Atualmente, a capital paraibana está com a lista de adoção zerada, segundo Lacet. As crianças que se encontram nos abrigos da capital já estão em estágio de convivência com os adotantes. “Hoje, se alguém der à luz a uma criança e disser que quer entregá-la para a adoção, a maternidade entra em contato com a Vara da Infância e Juventude, a nossa equipe técnica recebe aquele bebê e o encaminha imediatamente para o casal que está na fila do SNA. As que aparecem são imediatamente encaminhadas para as pessoas previamente habilitadas”, explica o juiz.

Fechar a conta

De acordo com a Andi – Comunicação e Direitos, há, no Brasil mais de 35 mil pretendentes à adoção, categorizados por estado civil: casado (73%), união estável (14%), solteiro (9%) e divorciado (3%). Do total, apenas 2% aceitam a adoção tardia, segundo dados atualizados da plataforma SNA.

De um lado, há quase 4,5 mil crianças e adolescentes aguardando uma família para chamar de sua; do outro, milhares de pessoas que desejam viver a parentalidade. A conta não fecha. Apesar de a adoção tardia ter crescido 9,3%, entre 2022 e 2023, crianças com mais de 10 anos ainda representam 60% das disponíveis para adoção.

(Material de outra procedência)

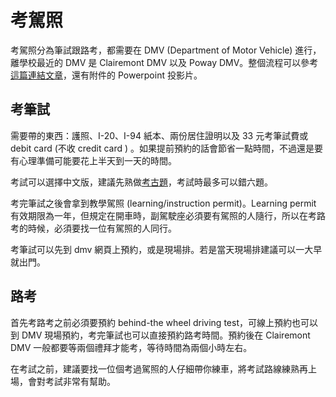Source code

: # 考駕照

考駕照分為筆試跟路考，都需要在 DMV (Department of Motor Vehicle) 進行，離學校最近的 DMV 是 Clairemont DMV 以及 Poway DMV。整個流程可以參考[這篇連結文章](https://www.facebook.com/groups/13591139149/10151810813429150/)，還有附件的 Powerpoint 投影片。

## 考筆試

需要帶的東西：護照、I-20、I-94 紙本、兩份居住證明以及 33 元考筆試費或 debit card (不收 credit card ) 。如果提前預約的話會節省一點時間，不過還是要有心理準備可能要花上半天到一天的時間。

考試可以選擇中文版，建議先熟做[考古題](http://www.ccyp.com/TRAFFIC/)，考試時最多可以錯六題。

考完筆試之後會拿到教學駕照 (learning/instruction permit)。Learning permit 有效期限為一年，但規定在開車時，副駕駛座必須要有駕照的人隨行，所以在考路考的時候，必須要找一位有駕照的人同行。

考筆試可以先到 dmv 網頁上預約，或是現場排。若是當天現場排建議可以一大早就出門。

## 路考

首先考路考之前必須要預約 behind-the wheel driving test，可線上預約也可以到 DMV 現場預約，考完筆試也可以直接預約路考時間。預約後在 Clairemont DMV 一般都要等兩個禮拜才能考，等待時間為兩個小時左右。

在考試之前，建議要找一位個考過駕照的人仔細帶你練車，將考試路線練熟再上場，會對考試非常有幫助。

Para mais informações, acesse o SNS por este link

Saiba Mais

  • Acolhidos(as): são crianças e adolescentes que sofreram algum tipo de violação de direitos ou violência dentro do lar e, momentaneamente, são encaminhadas a um abrigo, até que se resolva a situação que motivou o afastamento.
  • Crianças e adolescentes disponibilizados: são aqueles cujos pais estão destituídos do poder familiar e que aguardam a possibilidade de serem colocadas em uma família substituta.
  • Busca ativa: é quando uma criança ou adolescente tem poucas ou remotas possibilidades de adoção, seja por ter uma patologia mais acentuada ou uma doença incurável, seja por estar em um grupo de irmãos. Nesse caso, a equipe técnica faz a busca ativa de pretendentes em todo o território nacional, para encontrar alguém disposto a adotar.
  • Instituições de acolhimento ou abrigos: são casas que comportam até 20 crianças, cuidadas por equipes multidisciplinares compostas por coordenadores, psicólogos, assistentes sociais, cuidadores, vigias e cozinheiros.
  • Famílias acolhedoras: são residências comuns, em que as pessoas são capacitadas para receber crianças por até 18 meses.

*Matéria publicada originalmente na edição impressa do dia 22 de setembro de 2024.